Secondo Zanna, le norme esistenti non vengono applicate o comunque si dimostrano inefficaci a reprimere un fenomeno per lo più criminoso. «Alimentati dai cambiamenti climatici e attizzati dai delinquenti, questi incendi si possono prevenire solo con provvedimenti forti, come quelli che abbiamo proposto», dice.
Da sempre la prevenzione è scarsa o in molte zone addirittura assente: i boschi, i prati e i bordi delle strade non vengono puliti dalle sterpaglie secche, molto infiammabili.
Attualmente in Sicilia ci sono 18.700 forestali: 1.328 hanno un contratto a tempo indeterminato, 5.295 sono in servizio per 151 giornate all’anno, 8.774 per 101 giornate e i restanti 3.252 per 78 giorni. L’età media dei lavoratori è piuttosto alta, 57 anni, con rischi legati alla sicurezza, ai tempi e alla qualità degli interventi.
Quest’anno la regione ha stanziato 134 milioni di euro fondi europei per le attività di prevenzione, ma 64 sono stati sbloccati solo a metà giugno e gli altri 70 non sono ancora disponibili. «Le opere di prevenzione non possono essere fatte a luglio, perché così sono tardive e inutili», dice Tonino Russo, segretario regionale della FLAI Cgil. «Ci siamo fatti trovare ancora impreparati.
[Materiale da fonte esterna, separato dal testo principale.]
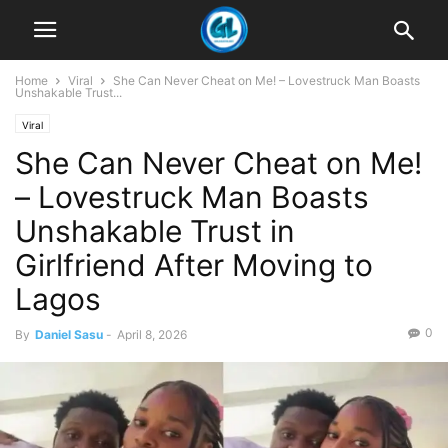
Home
Viral
She Can Never Cheat on Me! – Lovestruck Man Boasts
Unshakable Trust...
Viral
She Can Never Cheat on Me!
– Lovestruck Man Boasts
Unshakable Trust in
Girlfriend After Moving to
Lagos
0
By
Daniel Sasu
-
April 8, 2026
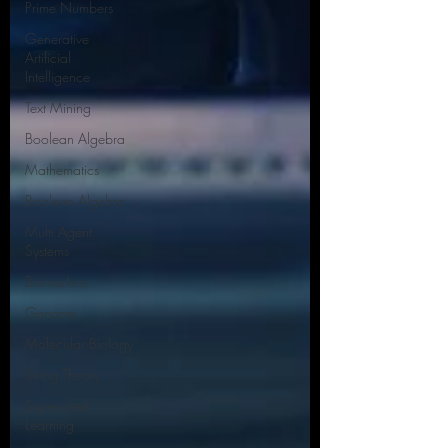
Prime Numbers
Generative
Artificial
Intelligence
Text Mining
Boolean Algebra
Mathematics
Boolean Algebra
Multi Agent
Systems
Biomarkers
Genome
Molecular Biology
String Theory
Supervised
Learning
Dietro un incendio c’è sempre un criminale: non possiamo lasciarli agire senza intervenire in nessun modo».
Il presidente della regione Sicilia, Nello Musumeci, che nei giorni scorsi ha chiesto e ottenuto lo stato di mobilitazione nazionale del sistema di Protezione civile per chiedere l’aiuto di volontari arrivati dalle altre regioni, ha detto che «per vent’anni l’antincendio in Sicilia è stato un argomento da sindacato».
Il capo della Protezione Civile, Fabrizio Curcio, ha ricordato al presidente della regione che «le responsabilità nell’ambito di ciò che si fa contro gli incendi boschivi sono chiare: le norme prevedono che la lotta attiva sia di competenza delle Regioni, e la lotta attiva non è solo spegnimento, ma anche sorveglianza, avvistamento».